Surtout, elle relève une part très importante de mainlevées constatées « sans débat en raison de l’absence de décision du JLD dans les délais »: cela représentait 49,6% des mainlevées en 2015 et au moins 51% en 2016, alors que ces données 2016 sont encore « provisoires et incomplètes en raison des délais d’enregistrement dans les applications », précise-t-elle.

En revanche, « le nombre de demandes de mainlevées formées par la personne faisant l’objet de soins ou par toute personne agissant dans son intérêt, dans le cadre du contrôle facultatif du JLD, […] en hospitalisation complète ou non, est resté stable sur la même période », note-t-elle. « Cette stabilité atteste là encore de l’effectivité du recours au juge, y compris en dehors du contrôle de plein droit exercé par le JLD », commente-t-elle en suivant.

Le JLD confirme majoritairement l’hospitalisation

Dans le cas de ces demandes de mainlevée par le patient ou une personne agissant dans son intérêt, le juge statue en grande majorité pour la poursuite des soins sous contrainte, et de plus en plus.

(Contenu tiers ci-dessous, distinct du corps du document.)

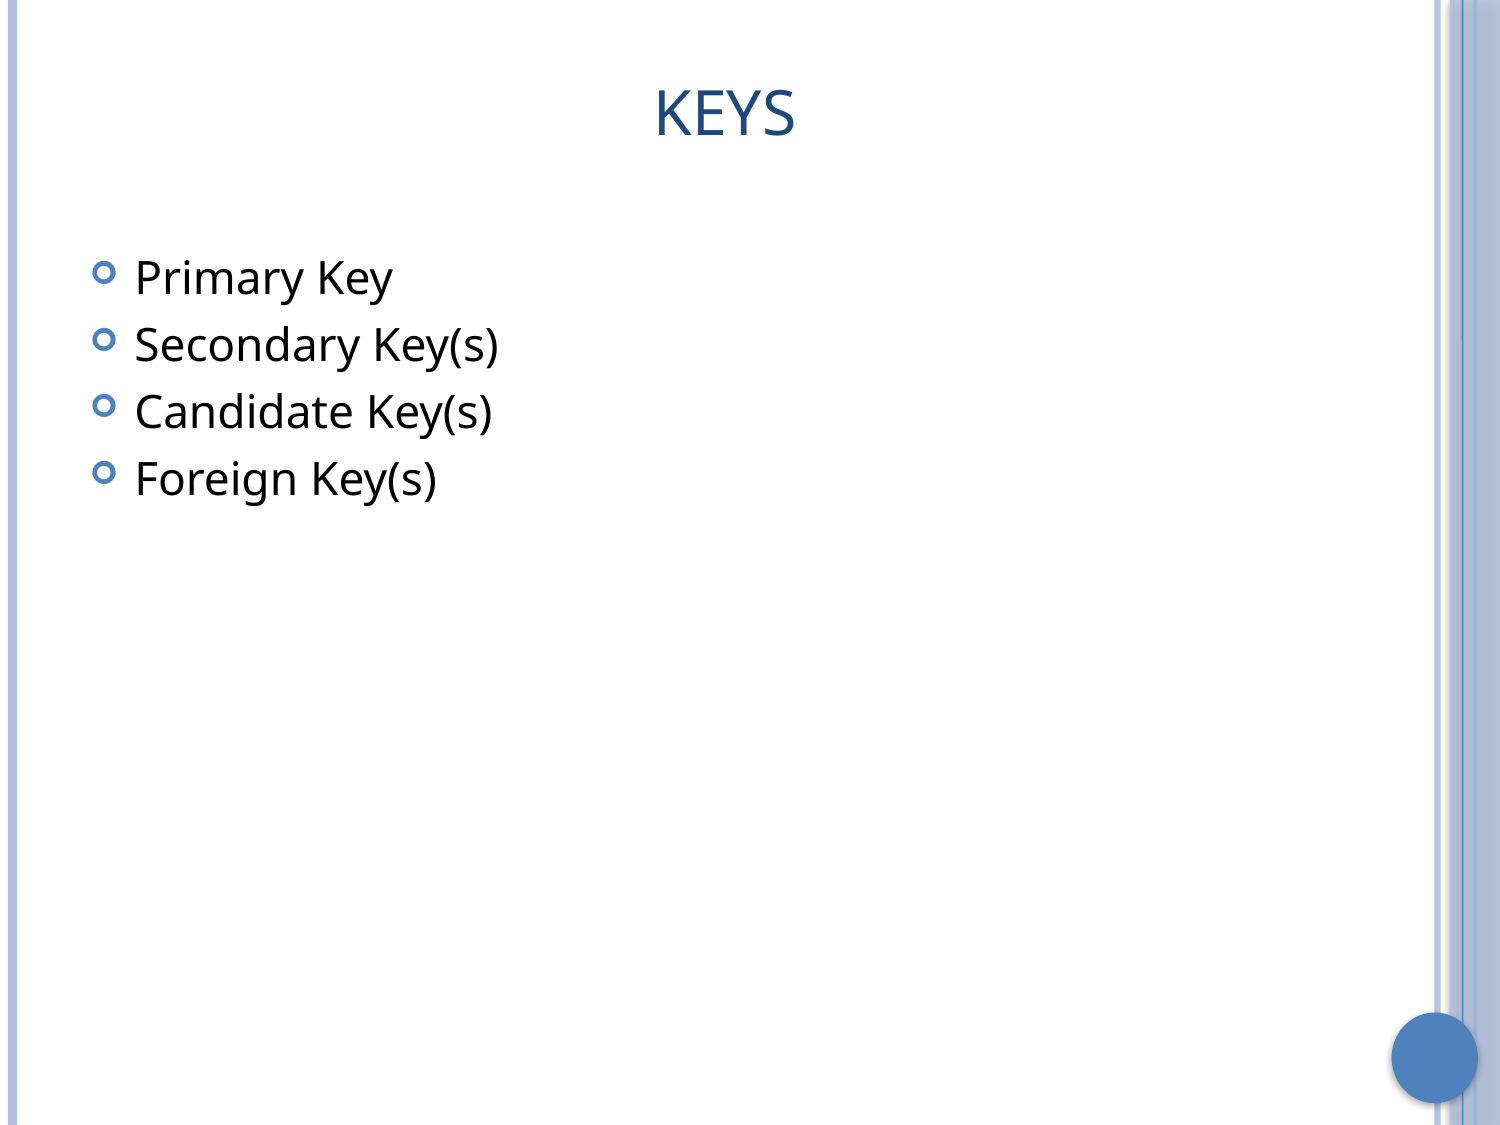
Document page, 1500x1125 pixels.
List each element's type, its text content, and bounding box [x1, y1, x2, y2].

Ainsi, le taux de maintien de l’hospitalisation complète est passé de 76,4% en 2012 à 86,2% en 2015 (et 85% en données provisoires en 2016).

C’est vrai aussi dans le cadre du contrôle obligatoire du juge, puisque le taux de maintien de l’hospitalisation complète est de 91,2% en 2015 et de 91,4% en 2016 (sur des données provisoires, donc).

Cela se confirme encore pour les hospitalisations complètes en cas de contrôle par le JLD lorsqu’il y a désaccord entre le psychiatre et le préfet, avec un taux de maintien qui était de 66,7% en 2012 contre 71,9% en 2014 et 72,5% en 2015. Cela dit, ces désaccords représentent une toute petite part des saisines: 43 en 2012, 91 en 2014 et 74 en 2015.

A noter aussi que le nombre de recours contre les décisions du JLD en cour d’appel est en augmentation: 2.049 recours ont été recensés en 2012, contre 2.428 en 2014 et 2.882 en 2015.

Dans un document transmis à l’issue de son audition par la mission de l’Assemblée nationale, mercredi, le Cercle de réflexion et de proposition d’actions sur la psychiatrie (CRPA) fait remarquer notamment que « les lois du 5 juillet 2011 et du 27 septembre 2013 ne donnent aux magistrats qu’un pouvoir de contrôle des décisions de mesures de soins sans consentement, prises dans leur formalisme, en tant qu’enveloppes, mais pas un pouvoir de contrôle sur le contenu de ces mesures, c’est-à-dire sur les soins ou leur absence, la prise en charge, ou son absence ou ses carences, ainsi que sur les contestations des patients relatives aux prises en charge et aux traitements ».